Charles Dickens

On the lar-board side, a woman had covered a belaying-pin with a white cloth to make a neat desk of it, and was sitting on a little box, writing with the deliberation of a bookkeeper. Down, upon her breast on the planks of the deck at this woman's feet, with her head diving in under a beam of the bulwarks on that side, as an eligible place of refuge for her sheet of paper, a neat and pretty girl wrote for a good hour (she fainted at last), only rising to the surface occasionally for a dip of ink. Alongside the boat, close to me on the poop-deck, another girl, a fresh, well-grown country girl, was writing another letter on the bare deck. Later in the day, when this self-same boat was filled with a choir who sang glees and catches for a long time, one of the singers, a girl, sang her part mechanically all the while, and wrote a letter in the bottom of the boat while doing so.

'A stranger would be puzzled to guess the right name for these people, Mr. Uncommercial,' says the captain.

'Indeed he would.'

'If you hadn't known, could you ever have supposed--?'

'How could I! I should have said they were in their degree, the pick and flower of England.'

'So should I,' says the captain.

'How many are they?'

'Eight hundred in round numbers.'

I went between-decks, where the families with children swarmed in the dark, where unavoidable confusion had been caused by the last arrivals, and where the confusion was increased by the little preparations for dinner that were going on in each group. A few women here and there, had got lost, and were laughing at it, and asking their way to their own people, or out on deck again. A few of the poor children were crying; but otherwise the universal cheerfulness was amazing. 'We shall shake down by to-morrow.' 'We shall come all right in a day or so.' 'We shall have more light at sea.' Such phrases I heard everywhere, as I groped my way among chests and barrels and beams and unstowed cargo and ring-bolts and Emigrants, down to the lower-deck, and thence up to the light of day again, and to my former station.

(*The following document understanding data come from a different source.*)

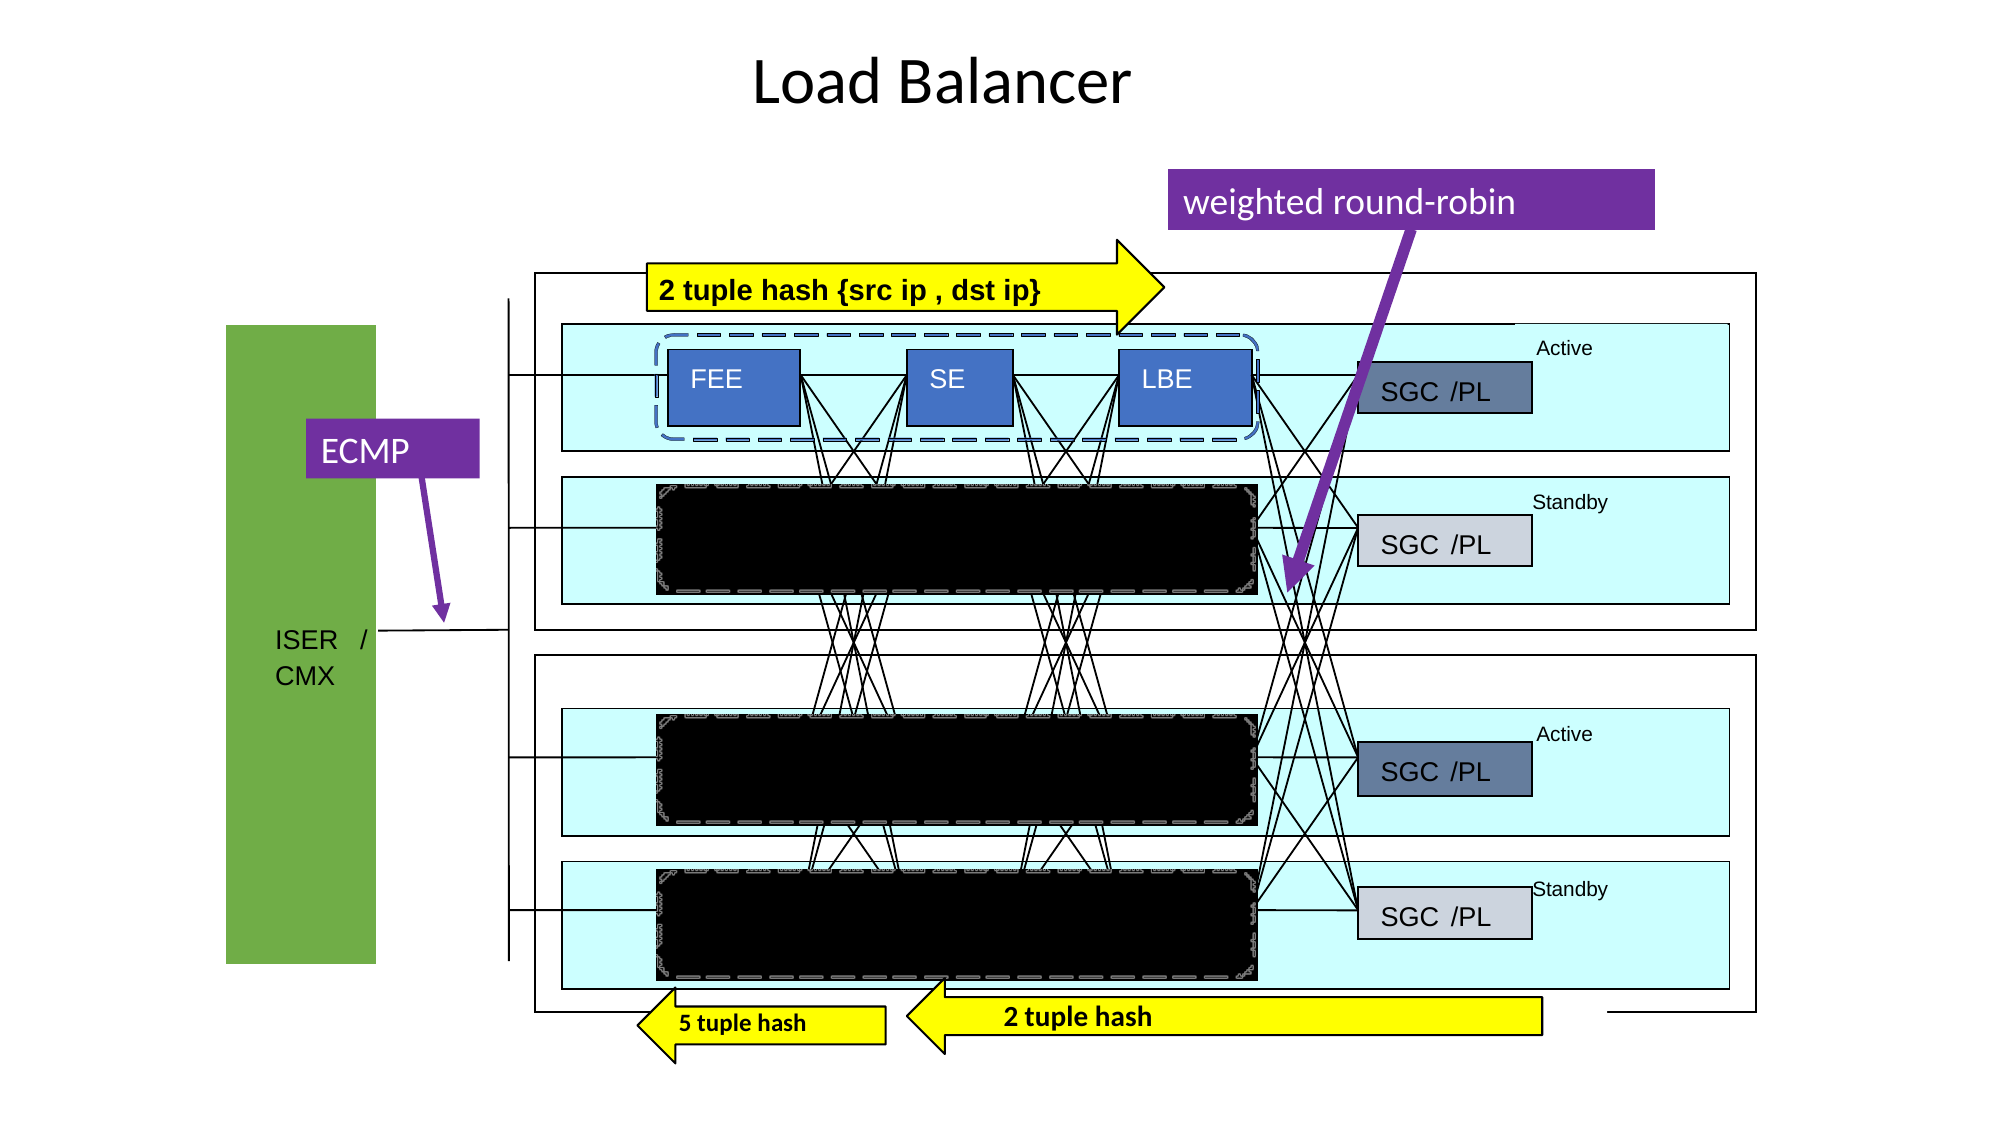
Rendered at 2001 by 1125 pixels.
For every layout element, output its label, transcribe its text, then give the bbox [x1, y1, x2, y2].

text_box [154, 169, 1837, 1103]
text_box Load Balancer [738, 29, 1531, 125]
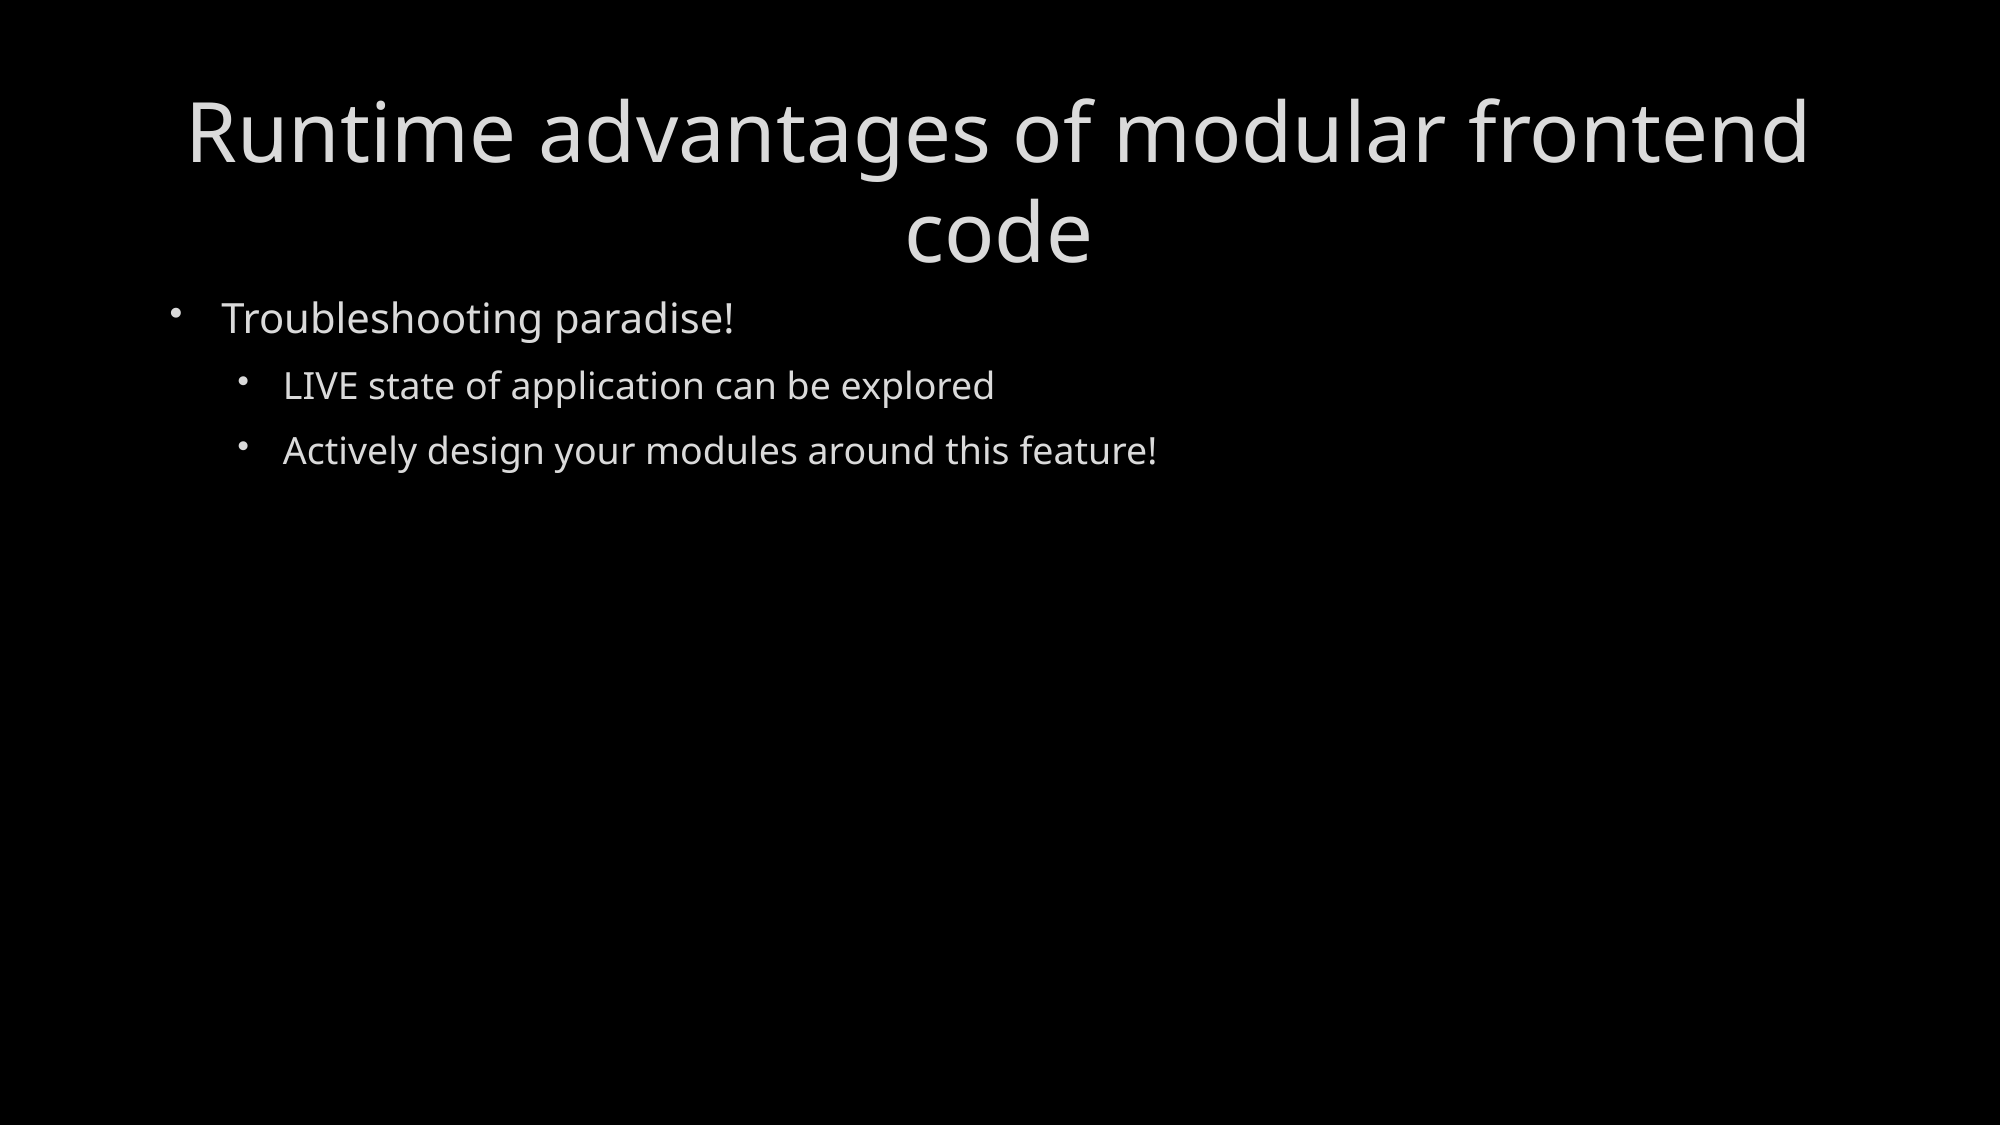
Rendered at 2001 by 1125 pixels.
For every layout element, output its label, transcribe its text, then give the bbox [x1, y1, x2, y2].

list Troubleshooting paradise! LIVE state of application can be explored Actively design your modules around this feature! [149, 284, 1849, 950]
title Runtime advantages of modular frontend code [149, 99, 1849, 260]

Surely, an extraordinary people in their power of self-abstraction! All the former letter-writers were still writing calmly, and many more letter-writers had broken out in my absence. A boy with a bag of books in his hand and a slate under his arm, emerged from below, concentrated himself in my neighbourhood (espying a convenient skylight for his purpose), and went to work at a sum as if he were stone deaf. A father and mother and several young children, on the main deck below me, had formed a family circle close to the foot of the crowded restless gangway, where the children made a nest for themselves in a coil of rope, and the father and mother, she suckling the youngest, discussed family affairs as peaceably as if they were in perfect retirement. I think the most noticeable characteristic in the eight hundred as a mass, was their exemption from hurry.

Eight hundred what? 'Geese, villain?' EIGHT HUNDRED MORMONS. I, Uncommercial Traveller for the firm of Human Interest Brothers, had come aboard this Emigrant Ship to see what Eight hundred Latter-day Saints were like, and I found them (to the rout and overthrow of all my expectations) like what I now describe with scrupulous exactness.

The Mormon Agent who had been active in getting them together, and in making the contract with my friends the owners of the ship to take them as far as New York on their way to the Great Salt Lake, was pointed out to me. A compactly-made handsome man in black, rather short, with rich brown hair and beard, and clear bright eyes. From his speech, I should set him down as American. Probably, a man who had 'knocked about the world' pretty much. A man with a frank open manner, and unshrinking look; withal a man of great quickness. I believe he was wholly ignorant of my Uncommercial individuality, and consequently of my immense Uncommercial importance.

UNCOMMERCIAL. These are a very fine set of people you have brought together here.